Low-latency AllGather kernel implementations for NVIDIA GPUs.

API Reference

fast_allgather(ctx, buffer)

Performs fast AllGather operation.

Parameters:
  • ctx – FastAllgatherContext

  • buffer – Symmetric buffer to AllGather

create_fast_allgather_context(...)

Creates the context for fast AllGather.

get_auto_all_gather_method(...)

Automatically selects the best AllGather method based on hardware topology.

class AllGatherMethod

Enum for AllGather methods:

  • PULL: Pull-based AllGather

  • PUSH_2D: 2D push-based AllGather

  • PUSH_3D: 3D push-based AllGather

  • PUSH_2D_LL: Low-latency 2D push

  • PUSH_2D_LL_MULTIMEM: Low-latency 2D push with multicast memory

  • PUSH_NUMA_2D: NUMA-aware 2D push

  • PUSH_NUMA_2D_LL: NUMA-aware low-latency 2D push

Internal Kernels

_forward_pull_kernel(...)

Pull-based AllGather kernel.

_forward_push_2d_kernel(...)

2D push-based AllGather kernel.

_forward_push_3d_kernel(...)

3D push-based AllGather kernel.

_forward_push_2d_ll_kernel(...)

Low-latency 2D push AllGather kernel.

_forward_push_2d_ll_multimem_kernel(...)

Low-latency 2D push AllGather with multicast memory.

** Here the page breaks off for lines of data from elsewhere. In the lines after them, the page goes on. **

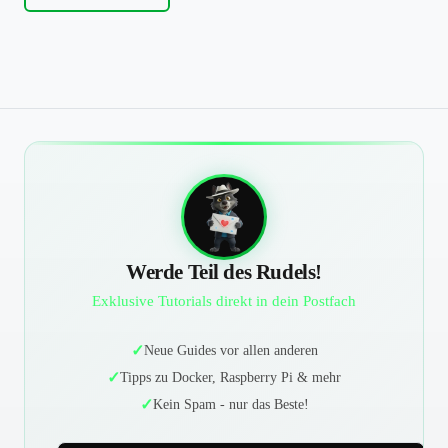
Werde Teil des Rudels!
Exklusive Tutorials direkt in dein Postfach
Neue Guides vor allen anderen
Tipps zu Docker, Raspberry Pi & mehr
Kein Spam - nur das Beste!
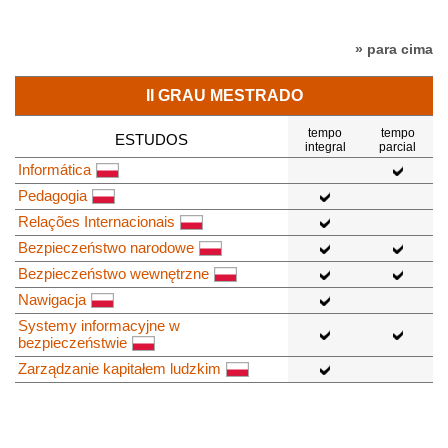
» para cima
II GRAU MESTRADO
tempo
tempo
ESTUDOS
integral
parcial
Informática
Pedagogia
Relações Internacionais
Bezpieczeństwo narodowe
Bezpieczeństwo wewnętrzne
Nawigacja
Systemy informacyjne w
bezpieczeństwie
Zarządzanie kapitałem ludzkim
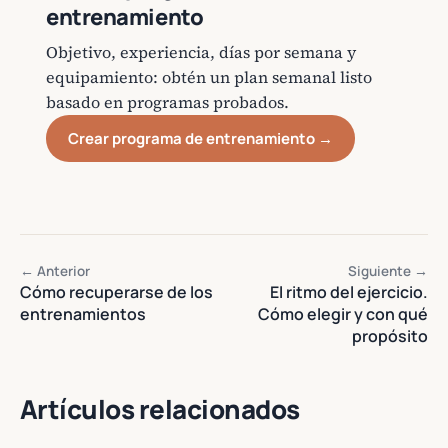
entrenamiento
Objetivo, experiencia, días por semana y
equipamiento: obtén un plan semanal listo
basado en programas probados.
Crear programa de entrenamiento →
← Anterior
Siguiente →
Cómo recuperarse de los
El ritmo del ejercicio.
entrenamientos
Cómo elegir y con qué
propósito
Artículos relacionados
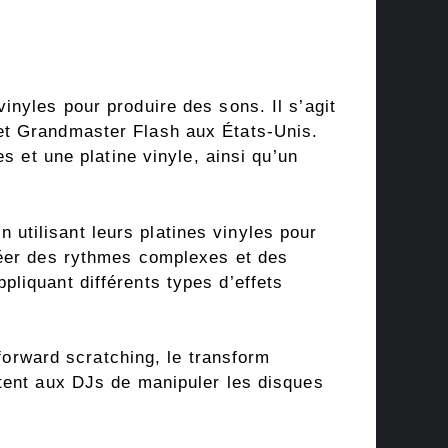
nyles pour produire des sons. Il s’agit
et Grandmaster Flash aux États-Unis.
s et une platine vinyle, ainsi qu’un
utilisant leurs platines vinyles pour
réer des rythmes complexes et des
liquant différents types d’effets
 forward scratching, le transform
ttent aux DJs de manipuler les disques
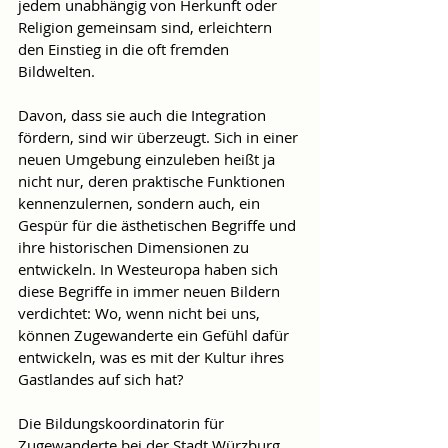
jedem unabhängig von Herkunft oder 
Religion gemeinsam sind, erleichtern 
den Einstieg in die oft fremden 
Bildwelten.
Davon, dass sie auch die Integration 
fördern, sind wir überzeugt. Sich in einer 
neuen Umgebung einzuleben heißt ja 
nicht nur, deren praktische Funktionen 
kennenzulernen, sondern auch, ein 
Gespür für die ästhetischen Begriffe und 
ihre historischen Dimensionen zu 
entwickeln. In Westeuropa haben sich 
diese Begriffe in immer neuen Bildern 
verdichtet: Wo, wenn nicht bei uns, 
können Zugewanderte ein Gefühl dafür 
entwickeln, was es mit der Kultur ihres 
Gastlandes auf sich hat?
Die Bildungskoordinatorin für 
Zugewanderte bei der Stadt Würzburg,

_forward_push_numa_2d_kernel(...)

NUMA-aware 2D push AllGather kernel.

_forward_push_numa_2d_ll_kernel(...)

NUMA-aware low-latency 2D push AllGather kernel.

cp_engine_producer_all_gather_intra_node(...)

Copy engine-based intra-node AllGather.

cp_engine_producer_all_gather_inter_node(...)

Copy engine-based inter-node AllGather.